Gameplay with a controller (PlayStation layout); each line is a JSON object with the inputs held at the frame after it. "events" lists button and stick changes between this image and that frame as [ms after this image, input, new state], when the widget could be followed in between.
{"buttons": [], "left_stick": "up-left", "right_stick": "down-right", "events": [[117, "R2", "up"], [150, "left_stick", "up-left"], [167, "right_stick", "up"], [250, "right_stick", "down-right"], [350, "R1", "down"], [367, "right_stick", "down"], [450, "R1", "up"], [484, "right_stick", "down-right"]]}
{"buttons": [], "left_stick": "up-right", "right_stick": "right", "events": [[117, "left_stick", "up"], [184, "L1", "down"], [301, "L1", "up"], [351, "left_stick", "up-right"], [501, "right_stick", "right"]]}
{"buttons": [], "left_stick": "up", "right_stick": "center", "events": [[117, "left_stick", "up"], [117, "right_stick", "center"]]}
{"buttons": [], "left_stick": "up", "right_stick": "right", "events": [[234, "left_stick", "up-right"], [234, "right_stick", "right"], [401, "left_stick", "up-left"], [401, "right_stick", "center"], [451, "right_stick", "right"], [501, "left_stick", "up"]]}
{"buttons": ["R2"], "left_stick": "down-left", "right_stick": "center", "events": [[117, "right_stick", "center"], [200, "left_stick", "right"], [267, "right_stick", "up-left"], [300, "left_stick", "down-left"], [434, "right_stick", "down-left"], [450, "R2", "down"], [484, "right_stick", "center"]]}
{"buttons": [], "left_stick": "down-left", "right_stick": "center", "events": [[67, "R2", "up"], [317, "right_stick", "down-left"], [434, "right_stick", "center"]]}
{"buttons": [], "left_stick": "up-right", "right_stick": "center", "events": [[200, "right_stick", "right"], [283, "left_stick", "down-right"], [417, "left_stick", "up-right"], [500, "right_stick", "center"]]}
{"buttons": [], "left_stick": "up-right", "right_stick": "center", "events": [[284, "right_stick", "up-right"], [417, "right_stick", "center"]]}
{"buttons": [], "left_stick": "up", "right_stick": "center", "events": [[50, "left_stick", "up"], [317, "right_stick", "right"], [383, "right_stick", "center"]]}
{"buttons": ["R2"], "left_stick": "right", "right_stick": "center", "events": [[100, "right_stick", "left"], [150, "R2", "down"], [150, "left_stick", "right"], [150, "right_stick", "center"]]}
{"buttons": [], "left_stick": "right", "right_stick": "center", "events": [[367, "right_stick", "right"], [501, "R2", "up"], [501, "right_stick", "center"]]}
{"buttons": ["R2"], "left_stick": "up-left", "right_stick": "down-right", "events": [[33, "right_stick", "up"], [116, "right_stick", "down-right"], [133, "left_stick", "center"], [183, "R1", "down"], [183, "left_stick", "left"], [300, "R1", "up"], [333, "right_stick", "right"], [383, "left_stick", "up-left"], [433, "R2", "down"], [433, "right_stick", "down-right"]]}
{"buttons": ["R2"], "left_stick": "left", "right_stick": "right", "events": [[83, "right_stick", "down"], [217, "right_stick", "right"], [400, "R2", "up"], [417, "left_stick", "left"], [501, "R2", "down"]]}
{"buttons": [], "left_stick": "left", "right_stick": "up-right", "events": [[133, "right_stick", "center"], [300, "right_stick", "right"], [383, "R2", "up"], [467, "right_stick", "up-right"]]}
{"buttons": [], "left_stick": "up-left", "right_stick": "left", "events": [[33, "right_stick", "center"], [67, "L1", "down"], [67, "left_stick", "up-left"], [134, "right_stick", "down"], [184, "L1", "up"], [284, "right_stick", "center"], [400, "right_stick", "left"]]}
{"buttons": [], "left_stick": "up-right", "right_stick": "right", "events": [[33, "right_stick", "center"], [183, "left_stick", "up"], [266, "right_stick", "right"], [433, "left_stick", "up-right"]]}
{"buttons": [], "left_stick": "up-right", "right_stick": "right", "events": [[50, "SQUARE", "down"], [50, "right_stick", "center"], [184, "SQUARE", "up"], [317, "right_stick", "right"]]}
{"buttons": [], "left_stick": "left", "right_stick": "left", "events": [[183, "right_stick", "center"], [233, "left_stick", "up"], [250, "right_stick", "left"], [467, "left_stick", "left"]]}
_____
* Task statement *
Return the whole listing, keeping every line exactly as it is.

* Your solution *
Gameplay with a controller (PlayStation layout); each line is a JSON object with the inputs held at the frame after it. "events" lists button and stick changes between this image and that frame as [ms after this image, input, new state], when the widget could be followed in between.
{"buttons": [], "left_stick": "up-left", "right_stick": "down-right", "events": [[117, "R2", "up"], [150, "left_stick", "up-left"], [167, "right_stick", "up"], [250, "right_stick", "down-right"], [350, "R1", "down"], [367, "right_stick", "down"], [450, "R1", "up"], [484, "right_stick", "down-right"]]}
{"buttons": [], "left_stick": "up-right", "right_stick": "right", "events": [[117, "left_stick", "up"], [184, "L1", "down"], [301, "L1", "up"], [351, "left_stick", "up-right"], [501, "right_stick", "right"]]}
{"buttons": [], "left_stick": "up", "right_stick": "center", "events": [[117, "left_stick", "up"], [117, "right_stick", "center"]]}
{"buttons": [], "left_stick": "up", "right_stick": "right", "events": [[234, "left_stick", "up-right"], [234, "right_stick", "right"], [401, "left_stick", "up-left"], [401, "right_stick", "center"], [451, "right_stick", "right"], [501, "left_stick", "up"]]}
{"buttons": ["R2"], "left_stick": "down-left", "right_stick": "center", "events": [[117, "right_stick", "center"], [200, "left_stick", "right"], [267, "right_stick", "up-left"], [300, "left_stick", "down-left"], [434, "right_stick", "down-left"], [450, "R2", "down"], [484, "right_stick", "center"]]}
{"buttons": [], "left_stick": "down-left", "right_stick": "center", "events": [[67, "R2", "up"], [317, "right_stick", "down-left"], [434, "right_stick", "center"]]}
{"buttons": [], "left_stick": "up-right", "right_stick": "center", "events": [[200, "right_stick", "right"], [283, "left_stick", "down-right"], [417, "left_stick", "up-right"], [500, "right_stick", "center"]]}
{"buttons": [], "left_stick": "up-right", "right_stick": "center", "events": [[284, "right_stick", "up-right"], [417, "right_stick", "center"]]}
{"buttons": [], "left_stick": "up", "right_stick": "center", "events": [[50, "left_stick", "up"], [317, "right_stick", "right"], [383, "right_stick", "center"]]}
{"buttons": ["R2"], "left_stick": "right", "right_stick": "center", "events": [[100, "right_stick", "left"], [150, "R2", "down"], [150, "left_stick", "right"], [150, "right_stick", "center"]]}
{"buttons": [], "left_stick": "right", "right_stick": "center", "events": [[367, "right_stick", "right"], [501, "R2", "up"], [501, "right_stick", "center"]]}
{"buttons": ["R2"], "left_stick": "up-left", "right_stick": "down-right", "events": [[33, "right_stick", "up"], [116, "right_stick", "down-right"], [133, "left_stick", "center"], [183, "R1", "down"], [183, "left_stick", "left"], [300, "R1", "up"], [333, "right_stick", "right"], [383, "left_stick", "up-left"], [433, "R2", "down"], [433, "right_stick", "down-right"]]}
{"buttons": ["R2"], "left_stick": "left", "right_stick": "right", "events": [[83, "right_stick", "down"], [217, "right_stick", "right"], [400, "R2", "up"], [417, "left_stick", "left"], [501, "R2", "down"]]}
{"buttons": [], "left_stick": "left", "right_stick": "up-right", "events": [[133, "right_stick", "center"], [300, "right_stick", "right"], [383, "R2", "up"], [467, "right_stick", "up-right"]]}
{"buttons": [], "left_stick": "up-left", "right_stick": "left", "events": [[33, "right_stick", "center"], [67, "L1", "down"], [67, "left_stick", "up-left"], [134, "right_stick", "down"], [184, "L1", "up"], [284, "right_stick", "center"], [400, "right_stick", "left"]]}
{"buttons": [], "left_stick": "up-right", "right_stick": "right", "events": [[33, "right_stick", "center"], [183, "left_stick", "up"], [266, "right_stick", "right"], [433, "left_stick", "up-right"]]}
{"buttons": [], "left_stick": "up-right", "right_stick": "right", "events": [[50, "SQUARE", "down"], [50, "right_stick", "center"], [184, "SQUARE", "up"], [317, "right_stick", "right"]]}
{"buttons": [], "left_stick": "left", "right_stick": "left", "events": [[183, "right_stick", "center"], [233, "left_stick", "up"], [250, "right_stick", "left"], [467, "left_stick", "left"]]}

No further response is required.